On that night, the local Protestants celebrated their forebears’ victory over a Catholic army three centuries earlier in the Battle of the Boyne. Even in the Arizona desert, Ms. Watterson remembered the sound of Loyalist anthems and the smell of burning tires and the sight of the pope being burned in effigy. Though she was a Protestant, even as a child she had always cringed imagining how July 12 felt to her Roman Catholic playmates up the block.

“I thought, ‘Here we go again, segregating kids, putting kids on a list,’ ” Ms. Watterson, 44, said recently in her office at GateWay. “It’s that hatred. It’s that separation. Not having to look someone in the eye. It’s a horrible, cowardly — I don’t know what to call it. I wouldn’t have believed I was in America.”

In her career as an educator, Ms. Watterson had been nothing if not decisive. When she became principal at GateWay in 2003, she threw out a progressive curriculum and replaced it with a traditional variety. She required all 10 teachers on the staff to reapply for their jobs and hired back just one. After visiting early-college high schools in New York City and Stockton, Calif., and seeing how well they served immigrant teenagers, she brought the model to GateWay.

So she went immediately into advocacy mode, giving an interview to The Arizona Republic, the daily newspaper in Phoenix. In the subsequent article, she was quoted describing the plight of her undocumented students and talking about her own experience as an immigrant after she came to America in the mid-1980s.

She mentioned Jose Razo, heading into his senior year, on track to accumulate more than 50 college credits in courses ranging from macroeconomics to video-game design. At home, he had a cologne box filled with certificates for the honor roll, perfect attendance, good citizenship. But he was not a citizen, and because of Proposition 300, he was already thinking about going to Mexico, a country he had left at age 2.

Ms. Watterson reaped the whirlwind of the blogosphere, as readers responded to The Republic’s article.

From Gilbert19: “These children are dishonest law-breakers; why do we want them going to our schools?”

From gbishop01: “You have totally destroyed your integrity.”

From AWhite: “All I have to say to these criminals is ‘DON’T LET THE DOOR HIT YOU ON THE WAY OUT’!!!!!”

The attacks attested to the vox populi. Proposition 300 had been approved with 71 percent of the vote. It won alongside three other ballot measures denying various rights to illegal immigrants and declaring English the official state language.
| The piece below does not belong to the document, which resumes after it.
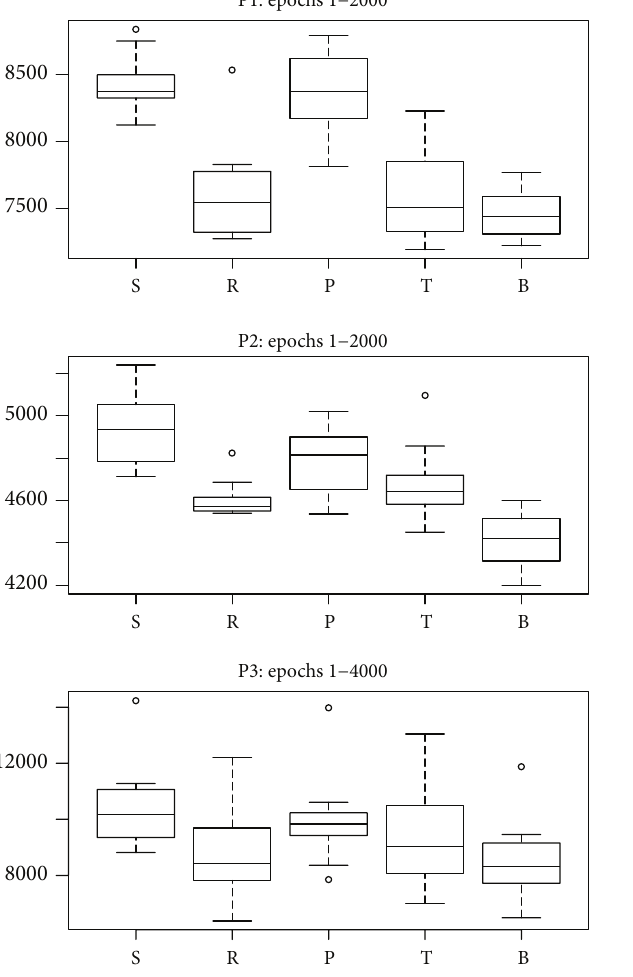
Figure 8: Average costs in late periods. Table 2: Experimental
“In my heart of hearts,” Ms. Watterson said, “I thought, ‘Honestly, people can’t vote for something that would hurt kids who are taking college classes.’ I thought they just didn’t understand. Honest to God, that’s what I thought. But the overwhelming reply was, ‘That’s exactly what we intended.’ ”

Still, the response was not unanimous. A lawyer who doubled as a television host, José A. Cárdenas, called Ms. Watterson and arranged for Jose Razo to appear on his show.

About a week later, GateWay received an anonymous donation of $25,000 to help undocumented students pay their tuition. Mr. Cárdenas recommended that Ms. Watterson approach the Stardust Foundation in suburban Phoenix, and it gave $50,000.

Ultimately, Ms. Watterson received $83,000 from various donors. In January, she was named one of seven winners of a Phoenix-area award in memory of the Rev. Dr. Martin Luther King Jr. After having her students write autobiographical thank-you notes to donors, she had the letters collected and published as a bilingual book, “Documented Dreams.”

Still, this ending is not quite happy. The donations came in too late for the affected students to take their college classes in fall 2007.

About $27,000 of it went toward their tuition for the spring semester of 2008, and the rest will cover next fall’s needs. Beyond that, there is only uncertainty.

“I don’t wake up every day to steal purses,” said Noemi Ariza, a 17-year-old student at GateWay. “I wake up to try my hardest to succeed. And for people to despise me, to tell me I have no right to be here, to look at me like a murderer — it’s so dehumanizing. All I’m trying to do is make something of myself.”